My mouth refuses to answer. So I just stand there, eyes wide, heart beating sporadically. He lets out a sigh, and his eyes drift to my cat ears. The demon's eyes smile with an emotion close to adoration, if demons such as him can even feel a sentiment such as that.

He reaches up to touch my ears, and I flinch. Cages and shackles and my own pain-laced screams come forth from the depths of my mind. And then, suddenly, his face twists until it is my **father's**. I slap his hand away, freeing myself from my invisible bondage with the rage that suddenly burst from me. Without thinking, I scratch his face, drawing blood with my nails as a hiss escapes my throat.

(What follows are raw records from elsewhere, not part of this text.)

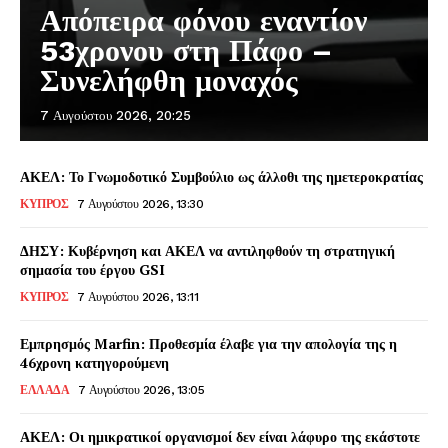
Απόπειρα φόνου εναντίον
53χρονου στη Πάφο –
Συνελήφθη μοναχός
7 Αυγούστου 2026, 20:25
ΑΚΕΛ: Το Γνωμοδοτικό Συμβούλιο ως άλλοθι της ημετεροκρατίας
ΚΥΠΡΟΣ
7 Αυγούστου 2026, 13:30
ΔΗΣΥ: Κυβέρνηση και ΑΚΕΛ να αντιληφθούν τη στρατηγική
σημασία του έργου GSI
ΚΥΠΡΟΣ
7 Αυγούστου 2026, 13:11
Εμπρησμός Marfin: Προθεσμία έλαβε για την απολογία της η
46χρονη κατηγορούμενη
ΕΛΛΑΔΑ
7 Αυγούστου 2026, 13:05
ΑΚΕΛ: Οι ημικρατικοί οργανισμοί δεν είναι λάφυρο της εκάστοτε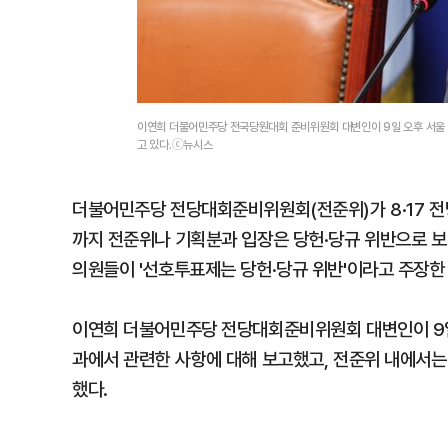
이연희 더불어민주당 전국당원대회 준비위원회 대변인이 9일 오후 서울
고 있다.ⓒ뉴시스
더불어민주당 전당대회준비위원회(전준위)가 8·17 전
까지 전준위나 기획분과 입장은 당헌·당규 위반으로 보
의원들이 '선호투표제는 당헌·당규 위반'이라고 주장한
이연희 더불어민주당 전당대회준비위원회 대변인이 9일 
과에서 관련한 사항에 대해 보고했고, 전준위 내에서는
했다.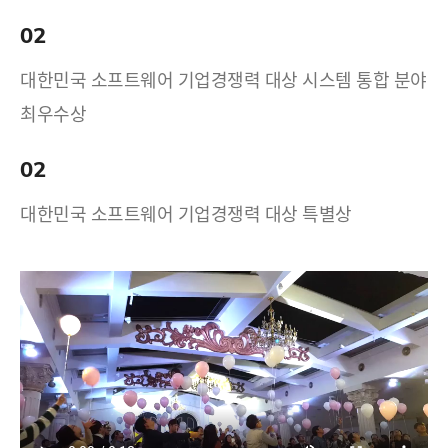
02
대한민국 소프트웨어 기업경쟁력 대상 시스템 통합 분야
최우수상
02
대한민국 소프트웨어 기업경쟁력 대상 특별상
17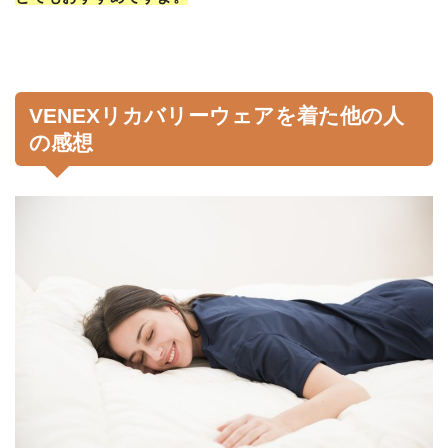
VENEXリカバリーウェアを着た他の人
の感想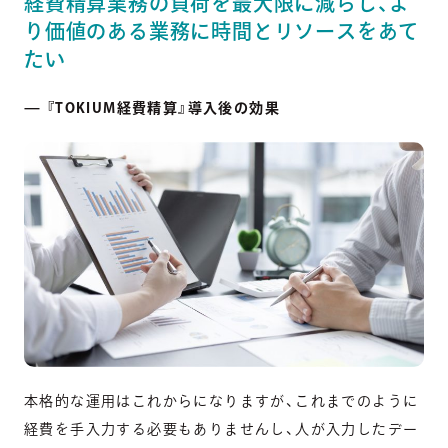
経費精算業務の負荷を最大限に減らし、よ
り価値のある業務に時間とリソースをあて
たい
— 『TOKIUM経費精算』導入後の効果
本格的な運用はこれからになりますが、これまでのように
経費を手入力する必要もありませんし、人が入力したデー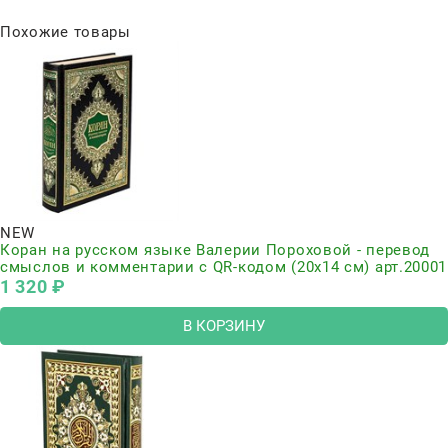
Похожие товары
NEW
Коран на русском языке Валерии Пороховой - перевод
смыслов и комментарии с QR-кодом (20х14 см) арт.20001
1 320
 ₽
В КОРЗИНУ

"Don't **touch** me!" To my embarrassment, my voice sounds more afraid than angry.

The demon blinks in surprise, then smiles beautifully, as if hiding his monstrous rage from me. But his rage appears so…beautiful. Like the rage of a fallen angel. As he gazes at me again, I have a yearning to run away. I can only imagine the pain this one could cause me. My stomach clenches tight. He's much stronger than the ones from before. What if Father sent him?

"Where are my manners?" his voice suddenly breaks through my thoughts. "I have not even considered your feelings, and I go and do something so rude to a lady. I do beg your forgiveness."

Beg? A demon?

"You see, your ears are so lovely, I couldn't resist. They are as dark as the night sky, and appear as smooth and soft as satin."

My eyes widen even more, a small blush heating my cheeks. I look away in embarrassment, earning myself a smooth chuckle from the demon. But…demon or not…nobody has ever told me such a thing. My heart beat speeds up, for a different reason altogether.

"May I?" was all I hear before a smooth hand touches my ears.

I flinch, but don't move away. His fingers scratch the back of my ears, where my most sensitive skin was, and I can't help but purr. I lean into his touch involuntarily as my face heats up even more, and I inhale the chilly night air in an attempt to cool my burning countenance. Then I smell…**that**. My eyes widen again as the thick, sickly sweet scent of sex drifts into my lungs, and my heartbeat nearly stops altogether as I turn and bite the demon viciously in the arm. He doesn't let a sound out, doesn't even move, even as my teeth sink deeper into his flesh. His blood teases my taste buds, as tempting as dessert before dinner.

"Oh my, it seems you've stolen my heart," I hear him say in that infuriatingly smooth voice, tinted with the upward twist of a smile.

Coming from a demon, I'm not sure if it is the truth or not.